Saved entries
┌──
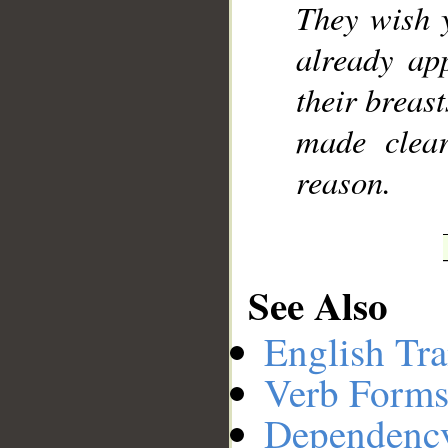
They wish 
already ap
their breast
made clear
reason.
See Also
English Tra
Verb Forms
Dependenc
└──
┌──
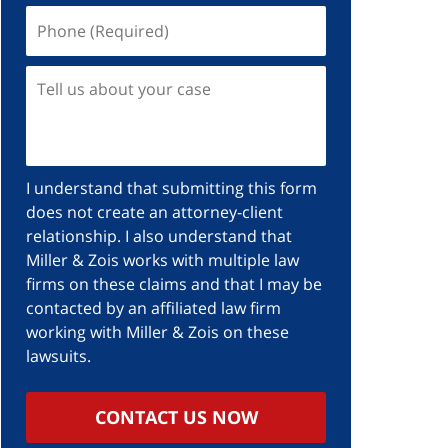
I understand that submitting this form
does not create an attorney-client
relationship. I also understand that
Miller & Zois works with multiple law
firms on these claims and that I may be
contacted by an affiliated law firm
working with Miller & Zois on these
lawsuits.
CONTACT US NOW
└──
→ **How to complete this task**: Copy out the part of the records that opens with the line containing "I understand that submitting this form" and closes with the line containing "CONTACT US NOW", both lines included.

→ **The completed task**:
I understand that submitting this form
does not create an attorney-client
relationship. I also understand that
Miller & Zois works with multiple law
firms on these claims and that I may be
contacted by an affiliated law firm
working with Miller & Zois on these
lawsuits.
CONTACT US NOW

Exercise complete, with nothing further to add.